The rising value of the currency of offence has driven the left into a progress-obsessed frenzy. Consider the explosive reactions to (and condemnation of) satire, music, atheism, religion, using words in the wrong order, inviting the ‘wrong’ people to events, videos about sex, being right-wing, being Israeli, being rich, being the wrong sort of feminist, and in any way disagreeing with a (very specific) left-wing world view.
This gives the modern left its sense of purpose, and it provides a simplifying lens through which to view an ever more complex and unmanageable world.
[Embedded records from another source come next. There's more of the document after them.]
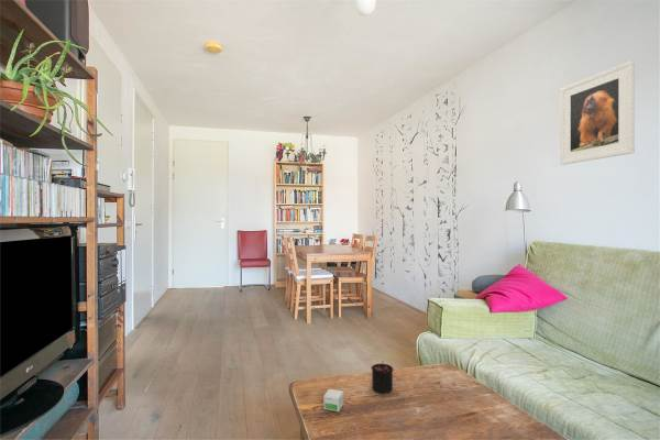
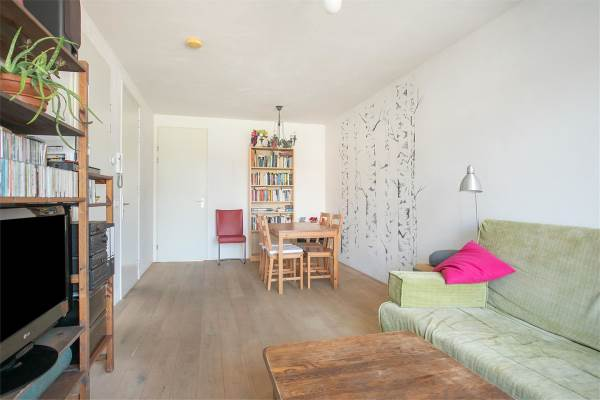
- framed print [559,59,636,166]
- candle [371,360,395,395]
- small box [322,388,344,413]
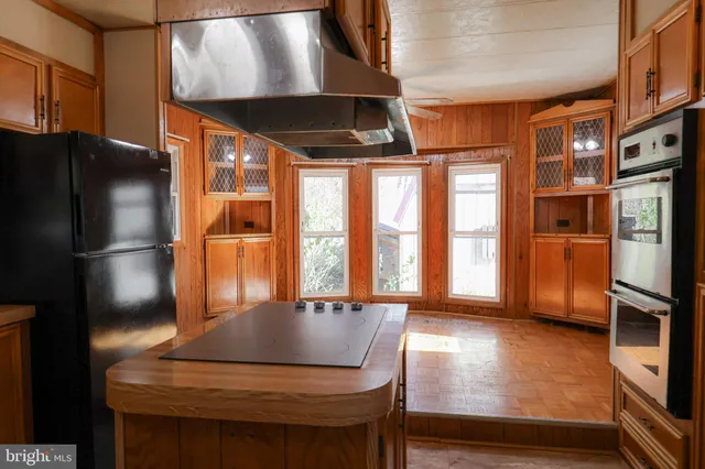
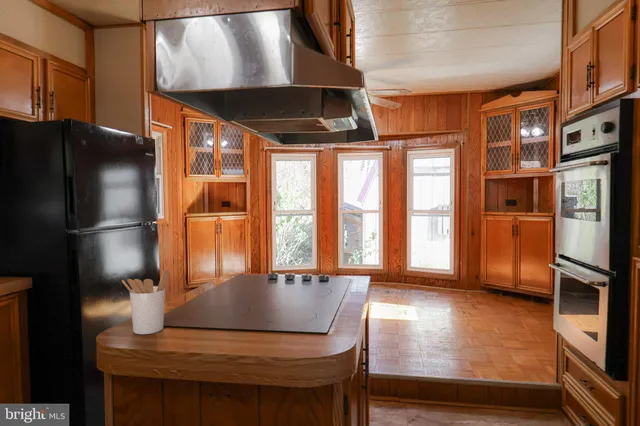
+ utensil holder [121,269,170,335]
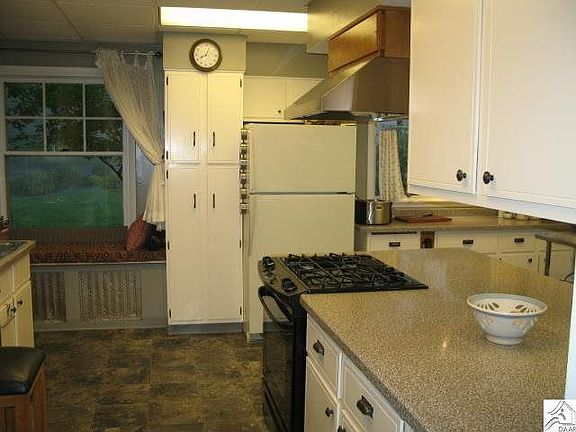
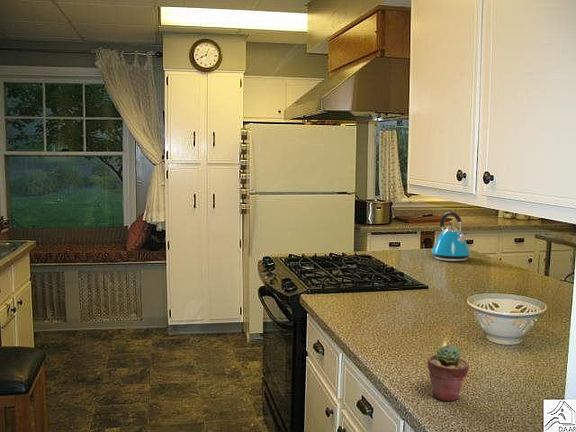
+ kettle [431,211,471,262]
+ potted succulent [426,344,470,402]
By treating all culture, politics, and society as reflecting a Manichean struggle between the disenfranchised and the oppressor, the left are able to make sense of a morally complex world where it is unclear exactly which individuals benefit from what. It is easier to understand people according to how privileged they are than to actually think of people as individuals.
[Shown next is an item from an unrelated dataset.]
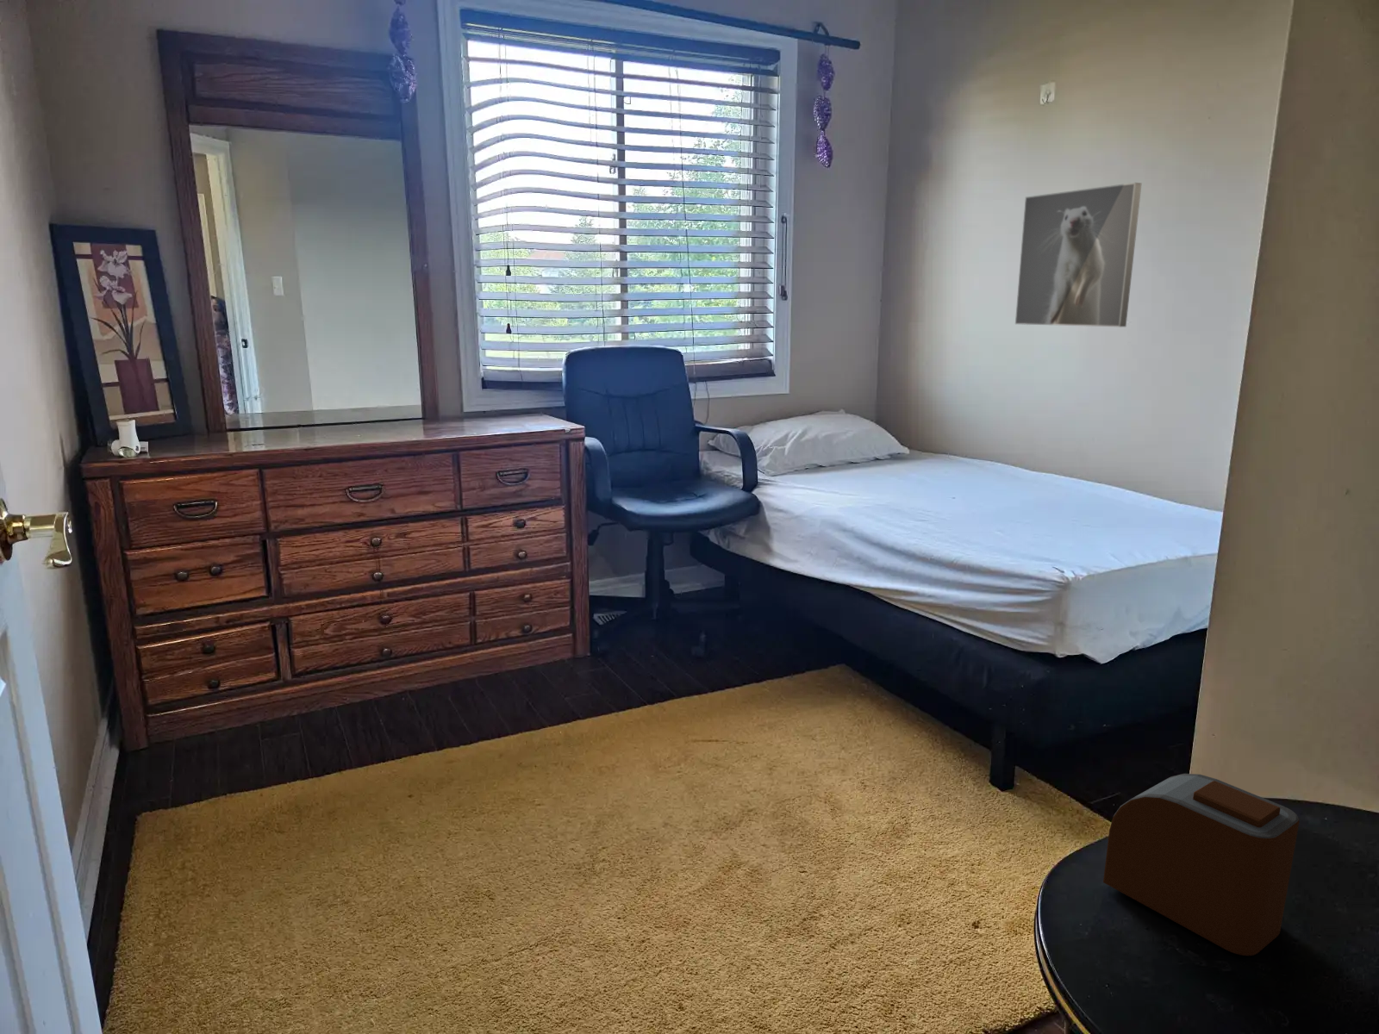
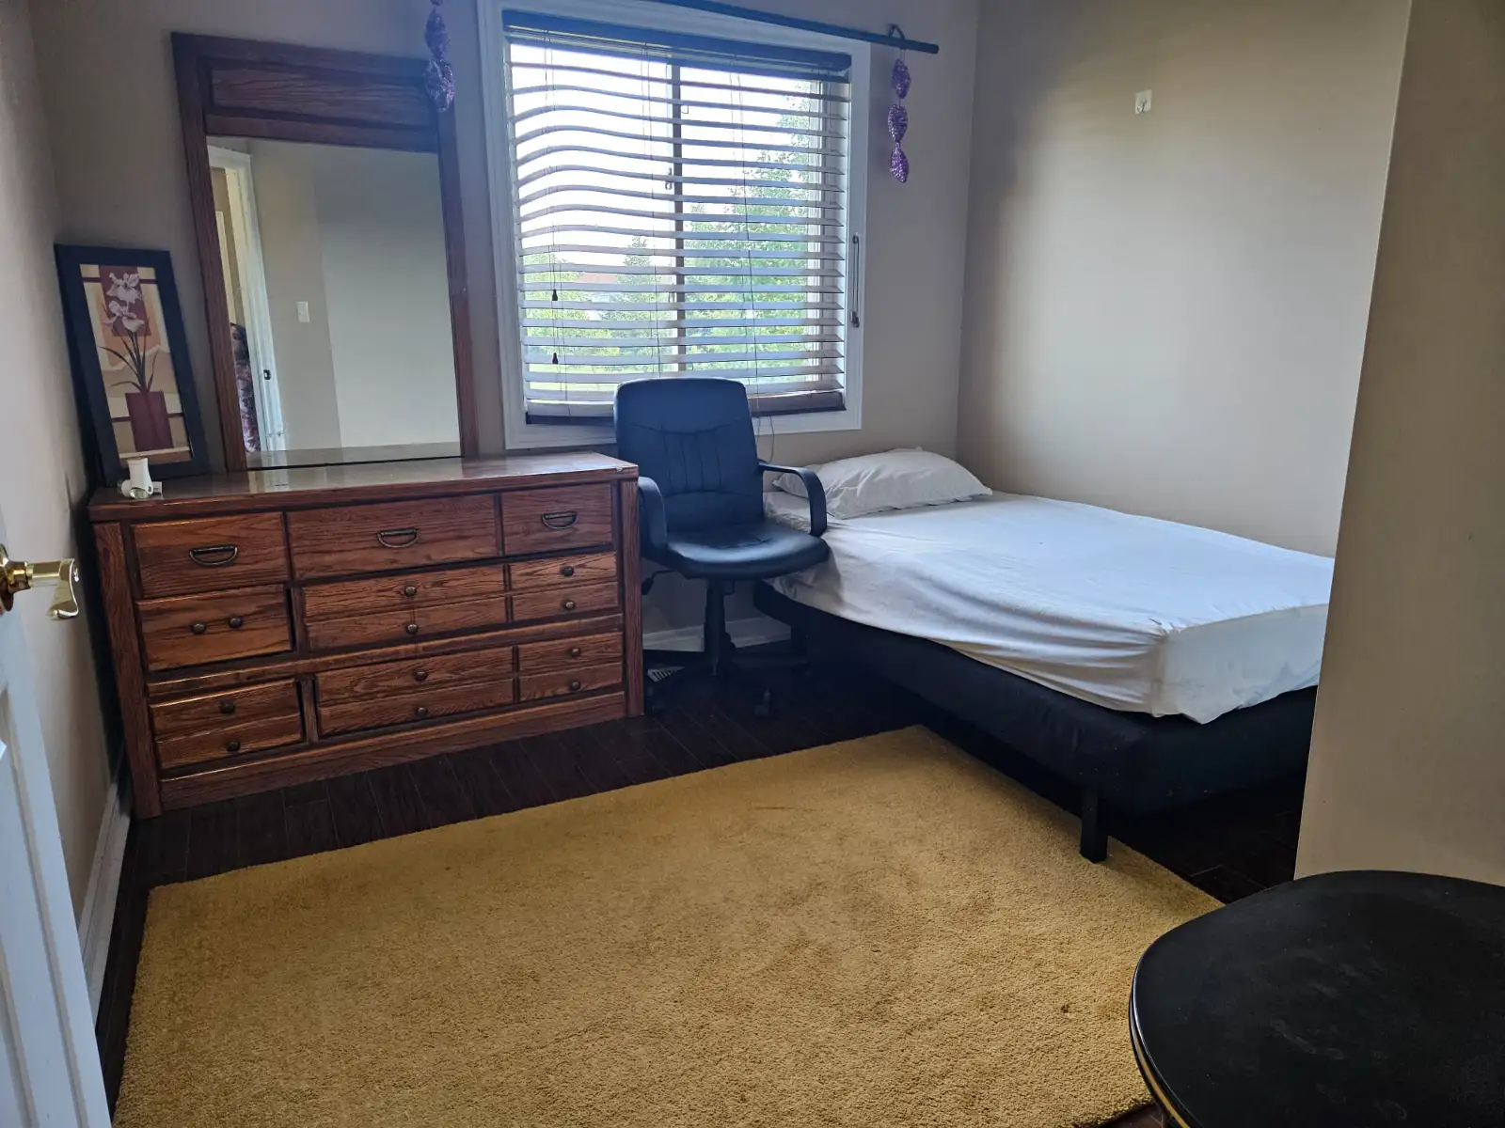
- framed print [1014,181,1143,327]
- alarm clock [1102,773,1300,957]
This holisitc tendency is fundamentally damaging politics. Everything (from discourse on campus to terrorism) must be subsumed into a wider picture of hierarchy and power. Inequality, humour, violence, and religion do not have an independent existence, and must, in some way, be understood as a manifestation of the master-slave dialectic. Satire, art, and media are either progressive or reactionary. Either you target the powerful, or you target the weak. The idea that you can just target anything that happens to be ridiculous, immoral, or stupid is literally incomprehensible to the left.
The left has always been vulnerable to this kind of problem. Seeing as much of its raison d’etre is speaking for the underdog, and many of its premises assume collectivism, fundamentalist righteousness and group-think can take hold easily. However, historically, reasonable and measured forces have counter-balanced the left’s evangelic, proselytising, and militant elements. During the ‘feminist sex wars’ of the 1980s, sex positive and liberal feminists stymied the grotesque and vindictive agenda of the anti-sex censoristas. Likewise, over the course of the mid twentieth century, leftist groups broke from the bizarre orthodoxy of defending Soviet communism.
Essentially, the left needs to rediscover and reclaim its liberalism. Otherwise, the basic liberties of free thought and free expression will become the exclusive purview of the right. Equally, libertarians and conservatives must prevent authoritarianism and identitarianism from infecting their own ranks.